Photo of Hanna Kahlert
by Hanna Kahlert

Due to generational shifts, the passage of time, and pure competition from other entertainment alternatives, social media is changing. Younger users are flocking to fast-paced, original content-driven TikTok. Twitter’s engagement has stagnated and broadened across demographics, and its Fleets feature has hardly taken off. Instagram’s Reels, shopping, stories, and posts have become a rapidly accumulating stack of foisted innovations, now compounded by the option to remove its original primary feature: the like. The pandemic-driven move to digital-first behaviours across geographies and demographics has affected how we work, where we live, how we access our entertainment and how we socialise with one another – and the long-term impacts are only beginning to be realised.

Facebook, in this light, seems to be having a bit of an existential crisis.
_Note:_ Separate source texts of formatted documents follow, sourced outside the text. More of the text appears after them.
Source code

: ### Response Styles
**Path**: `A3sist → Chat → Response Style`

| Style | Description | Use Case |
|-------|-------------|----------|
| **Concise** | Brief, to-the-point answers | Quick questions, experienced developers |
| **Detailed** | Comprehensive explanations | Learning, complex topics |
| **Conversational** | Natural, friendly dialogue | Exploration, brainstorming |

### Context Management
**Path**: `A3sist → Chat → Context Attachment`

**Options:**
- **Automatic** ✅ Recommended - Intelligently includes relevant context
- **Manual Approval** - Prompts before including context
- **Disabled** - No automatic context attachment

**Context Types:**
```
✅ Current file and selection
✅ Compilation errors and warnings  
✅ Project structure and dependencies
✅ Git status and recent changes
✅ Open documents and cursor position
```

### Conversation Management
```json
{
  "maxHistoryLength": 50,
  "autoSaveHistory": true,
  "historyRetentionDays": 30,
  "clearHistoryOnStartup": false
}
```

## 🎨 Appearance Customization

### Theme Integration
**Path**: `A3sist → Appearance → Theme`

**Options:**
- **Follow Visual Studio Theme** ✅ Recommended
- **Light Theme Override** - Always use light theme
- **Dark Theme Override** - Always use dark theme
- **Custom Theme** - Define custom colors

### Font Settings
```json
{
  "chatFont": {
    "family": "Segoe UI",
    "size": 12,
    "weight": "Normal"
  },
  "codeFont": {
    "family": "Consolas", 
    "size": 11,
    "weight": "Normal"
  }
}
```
Despite mainstream penetration, the original high-engagement, ‘in real life’ (IRL)-facilitative user experience has now taken more of a back seat, replaced with phonebook-like utility. Its use has been overtaken by the sharing of third-party content, which, while good for businesses and advertising, has saturated the platform. However, this has also placed Facebook in an awkward position as to its role of moderation. Its more recent run-ins with ‘fake news’ have prompted the company to adopt the stance that it is a platform, which means that while it may enforce some community guidelines, it maintains that it has no editorial responsibility. Its official line is that it is a social network, not a media company.
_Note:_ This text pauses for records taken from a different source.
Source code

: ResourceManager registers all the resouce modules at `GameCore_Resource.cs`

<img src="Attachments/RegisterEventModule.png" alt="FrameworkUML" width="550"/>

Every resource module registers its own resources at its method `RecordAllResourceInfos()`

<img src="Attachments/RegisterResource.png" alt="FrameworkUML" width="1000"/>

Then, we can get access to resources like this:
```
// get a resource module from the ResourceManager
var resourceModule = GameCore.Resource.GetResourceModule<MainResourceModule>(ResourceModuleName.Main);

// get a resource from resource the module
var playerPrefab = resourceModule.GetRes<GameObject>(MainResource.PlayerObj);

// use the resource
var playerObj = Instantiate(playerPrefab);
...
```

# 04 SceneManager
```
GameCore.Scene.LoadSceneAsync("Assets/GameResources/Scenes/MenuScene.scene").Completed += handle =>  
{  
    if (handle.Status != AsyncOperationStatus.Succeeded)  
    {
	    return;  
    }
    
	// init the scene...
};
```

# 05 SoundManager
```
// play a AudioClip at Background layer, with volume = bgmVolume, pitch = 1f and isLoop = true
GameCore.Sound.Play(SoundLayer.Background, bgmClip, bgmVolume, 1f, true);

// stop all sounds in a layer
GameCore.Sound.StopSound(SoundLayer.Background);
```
Which makes the recent reveal of Facebook’s Bulletin all the more surprising. The social network is hoping to launch its own Substack clone for subscription email newsletters. The content will be broad, updating subscribers on basic news from sports to fashion to world events, although it will avoid ‘political or other controversial’ topics. Bulletin will be separate from the Facebook platform itself – be that to avoid the Apple and Google 30% tax on in-app subscriptions and purchases, or just to separate it from the parent Facebook brand, which is not currently at the highest levels of consumer trust. However, the new proposition will offer the reach of the entire global Facebook audience, which is understandably appealing to other brands which might get involved down the line.
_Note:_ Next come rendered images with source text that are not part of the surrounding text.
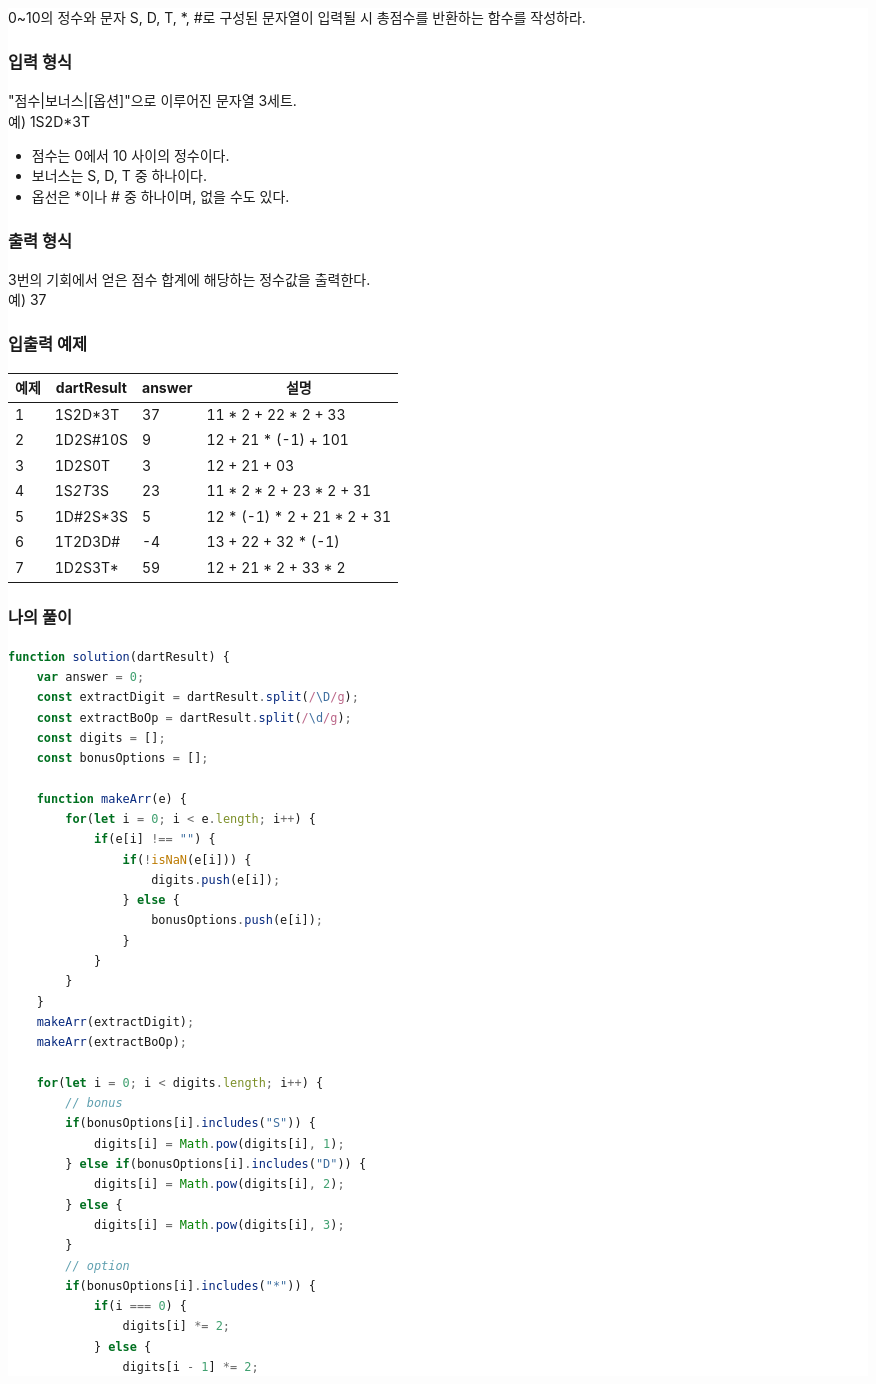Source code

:0~10의 정수와 문자 S, D, T, *, #로 구성된 문자열이 입력될 시 총점수를 반환하는 함수를 작성하라.

### 입력 형식
"점수|보너스|[옵션]"으로 이루어진 문자열 3세트.  
예) 1S2D*3T

- 점수는 0에서 10 사이의 정수이다.
- 보너스는 S, D, T 중 하나이다.
- 옵선은 *이나 # 중 하나이며, 없을 수도 있다.

### 출력 형식
3번의 기회에서 얻은 점수 합계에 해당하는 정수값을 출력한다.  
예) 37

### 입출력 예제
예제 | dartResult	| answer | 설명
--- | --- | --- | ---
1	| 1S2D*3T	| 37 | 11 * 2 + 22 * 2 + 33
2	| 1D2S#10S | 9 | 12 + 21 * (-1) + 101
3	| 1D2S0T | 3	| 12 + 21 + 03
4	| 1S*2T*3S	| 23	| 11 * 2 * 2 + 23 * 2 + 31
5	| 1D#2S*3S	| 5	| 12 * (-1) * 2 + 21 * 2 + 31
6	| 1T2D3D#	| -4	| 13 + 22 + 32 * (-1)
7	| 1D2S3T*	| 59	| 12 + 21 * 2 + 33 * 2

### 나의 풀이
```javascript
function solution(dartResult) {
    var answer = 0;
    const extractDigit = dartResult.split(/\D/g);
    const extractBoOp = dartResult.split(/\d/g);
    const digits = [];
    const bonusOptions = [];
    
    function makeArr(e) {
        for(let i = 0; i < e.length; i++) {
            if(e[i] !== "") {
                if(!isNaN(e[i])) {
                    digits.push(e[i]);
                } else {
                    bonusOptions.push(e[i]);
                }
            }
        }
    }
    makeArr(extractDigit);
    makeArr(extractBoOp);
    
    for(let i = 0; i < digits.length; i++) {
        // bonus
        if(bonusOptions[i].includes("S")) {
            digits[i] = Math.pow(digits[i], 1);
        } else if(bonusOptions[i].includes("D")) {
            digits[i] = Math.pow(digits[i], 2);
        } else {
            digits[i] = Math.pow(digits[i], 3);
        }
        // option
        if(bonusOptions[i].includes("*")) {
            if(i === 0) {
                digits[i] *= 2;
            } else {
                digits[i - 1] *= 2;
```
This is an interesting move, in terms of brand identity. Indeed, it begs the question: what is Facebook, from the perspective of the consumer? Its primary function is that of a web, upon which content from other creators and providers can be placed. Bulletin, however, will be its first step out into content production – which is bold, considering its usual defence against malfeasance happening on its platform, and also confusing.

Facebook has video, games, brands, ads, events, friends, family, politics, news – all from other sites. It has messaging and ad feeds. How can Bulletin stand out to users? Of course, to businesses seeking its massive potential audience, the appeal is there for partnership and promotion (as an ad business, likely something Facebook will have in mind) – but from the consumer side, the proposition is scattered at best. To be successful, and before it can offer brand partners an audience, the Bulletin rollout will have to build that audience by providing something they cannot find elsewhere – and there are many, many email newsletters on the market, most far more tailored to niche audiences and perspectives than the mainstream considerations of Facebook will likely be able to afford.

Perhaps Facebook is trying to become the utilitarian Amazon of information. Perhaps it is testing the waters of monetisation, with Bulletin to potentially have a subscription option. Undoubtedly driving it all is the need to maintain strong growth metrics for a public technology company which must be seen to continually iterate and disrupt itself to satisfy both public investors and its own inherent institutional impulses. In short, it must conform to the start-up investor culture and expectations it helped define – but at 15 years old and one of the most lucrative ad businesses in the world, it is hardly a start-up anymore. The success or failure of Bulletin could be a bellwether for a larger reckoning in the digital marketplace, as post-pandemic life begins to stress-test traditional digital entertainment assumptions.